President Biden reflected on his younger son, Hunter Biden struggles with substance abuse in the past, declaring that “my boy’s back,” while emotionally discussing the “honesty” reading about his problems detailed in the upcoming memoir.
“The honesty with which he stepped forward and talked about the problem,” Biden said in an interview with CBS News as he became emotional and choked up while holding back tears. “And the hope that — it gave me hope reading it.”
“It was like my boy’s back,” Biden added. “I’m sorry to get so personal.”
Biden told CBS “Evening News” anchor Norah O’Donnell that his family’s struggles were relatable to many American families across the country.
“You know, I’ll bet there’s not a family you know that doesn’t have somebody in the family that had a drug problem or an alcohol problem,” Biden said, noting his son’s book reflects the struggles that many American families with loved ones battling addictions are going through.
Hunter is set to release his memoir on April 6 titled “Beautiful Things” by Gallery Books, an imprint of Simon & Schuster, less than 100 days into his father’s presidency. The book will discuss his struggles with substance abuse, as well as his relationship with his family, including with his father and late brother, Beau Biden.
Plans for the book were kept under wraps after Hunter signed the lucrative secret contract in 2019, despite being under federal investigation for numerous potential crimes including money laundering that potentially is connected to his father emerged in the public eye. It is reported that Hunter will receive high six figures for his memoir, possibly receiving as high as $2million for the book advance and could earn millions more if the book gets turned into a film.
Hunter inked the hush-hush contract around the same time the FBI began examining the younger Biden multiple financial issues that revealed some of those transactions involved people that sparked counterintelligence concerns. The New York Post in their in-depth respectable coverage, uncovered a series of blockbuster revelations regarding Hunter’s foreign dealings with Ukraine and China during the final weeks of the 2020 campaign. The revelations were found in an abandoned laptop once belonging to Hunter, who left it unclaimed at a computer repair shop in Wilmington, Delaware.

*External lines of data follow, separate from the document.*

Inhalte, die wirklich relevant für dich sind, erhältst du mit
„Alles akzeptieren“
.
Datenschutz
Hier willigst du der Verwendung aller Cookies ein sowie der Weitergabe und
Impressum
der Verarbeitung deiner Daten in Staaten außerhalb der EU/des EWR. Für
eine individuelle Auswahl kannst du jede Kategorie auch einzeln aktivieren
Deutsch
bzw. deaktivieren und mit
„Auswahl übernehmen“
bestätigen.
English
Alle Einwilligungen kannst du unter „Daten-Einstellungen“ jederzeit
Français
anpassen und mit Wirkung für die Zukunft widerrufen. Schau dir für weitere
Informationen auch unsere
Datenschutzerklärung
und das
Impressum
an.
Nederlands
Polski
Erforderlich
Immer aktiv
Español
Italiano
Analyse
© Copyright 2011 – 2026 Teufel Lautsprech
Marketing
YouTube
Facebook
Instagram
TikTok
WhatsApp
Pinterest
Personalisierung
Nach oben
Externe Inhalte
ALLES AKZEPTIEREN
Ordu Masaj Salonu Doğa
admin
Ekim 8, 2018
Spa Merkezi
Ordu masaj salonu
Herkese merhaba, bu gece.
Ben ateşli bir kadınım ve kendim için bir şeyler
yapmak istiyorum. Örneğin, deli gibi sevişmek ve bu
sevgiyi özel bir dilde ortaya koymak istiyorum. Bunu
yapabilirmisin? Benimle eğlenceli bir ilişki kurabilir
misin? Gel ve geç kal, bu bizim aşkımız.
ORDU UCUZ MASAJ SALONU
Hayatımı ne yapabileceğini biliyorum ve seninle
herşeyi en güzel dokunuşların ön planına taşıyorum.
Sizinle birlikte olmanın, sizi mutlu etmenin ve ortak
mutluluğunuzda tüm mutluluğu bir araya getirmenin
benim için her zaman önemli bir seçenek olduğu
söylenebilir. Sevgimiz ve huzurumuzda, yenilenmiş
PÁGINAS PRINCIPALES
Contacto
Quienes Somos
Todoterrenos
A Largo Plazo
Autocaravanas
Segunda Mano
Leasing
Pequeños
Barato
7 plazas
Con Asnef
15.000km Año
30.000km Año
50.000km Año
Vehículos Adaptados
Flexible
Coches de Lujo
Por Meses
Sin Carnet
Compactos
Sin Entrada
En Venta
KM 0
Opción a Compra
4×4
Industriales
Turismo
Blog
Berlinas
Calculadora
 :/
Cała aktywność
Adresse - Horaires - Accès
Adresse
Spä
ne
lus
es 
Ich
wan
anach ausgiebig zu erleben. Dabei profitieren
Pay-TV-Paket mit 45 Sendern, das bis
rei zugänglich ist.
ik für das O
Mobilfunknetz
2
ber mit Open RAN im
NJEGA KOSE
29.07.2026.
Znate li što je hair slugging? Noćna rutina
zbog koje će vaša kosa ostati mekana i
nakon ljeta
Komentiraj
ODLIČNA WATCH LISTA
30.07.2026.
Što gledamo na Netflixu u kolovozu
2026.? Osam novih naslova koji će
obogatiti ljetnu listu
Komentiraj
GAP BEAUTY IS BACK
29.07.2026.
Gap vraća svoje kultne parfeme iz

In December, Hunter revealed in a statement using his father’s taxpayer transition team that his “tax affairs” are under federal investigation for possible tax fraud and money laundering activities.
“I learned yesterday for the first time that the U.S. Attorney’s Office in Delaware advised my legal counsel, also yesterday, that they are investigating my tax affairs,” Hunter said in a statement on Dec 9. “I take this matter very seriously but I am confident that a professional and objective review of these matters will demonstrate that I handled my affairs legally and appropriately, including with the benefit of professional tax advisors.”
However, less than one month before his father was set to be sworn in to take the office of the presidency, it was reported that Hunter still owns a 10 percent stake in a private investment firm he formed with institutions owned by the Chinese Communist Party. The investment firm — BHR Partners — Bohai Harvest RST (Shanghai) Equity Investment Fund Management Co., was formed less than two weeks after Hunter joined his father, then vice president abroad Air Force Two for a trip to Beijing in Dec 2013.
Chinese business records showed that a U.S. company, Skaneateles LLC, owns a 10% equity stake in BHR. Hunter is the sole beneficial owner of Skaneateles, whose financial backers include the Bank of China, according to Washington corporate records. The younger Biden invested $420,000 in October 2017, giving him an attained 10 percent equity position in BHR Partners.
White House press secretary Jen Psaki when asked about Hunter’s delay in divestment of his 10 percent share acknowledged that the younger Biden is still an investor with BHR and is still “working to unwind” those investments.
“He has been working to unwind his investment but I would certainly point you — he’s a private citizen — I would point you to him or his lawyers on the outside on any update,” Psaki said during her daily briefing.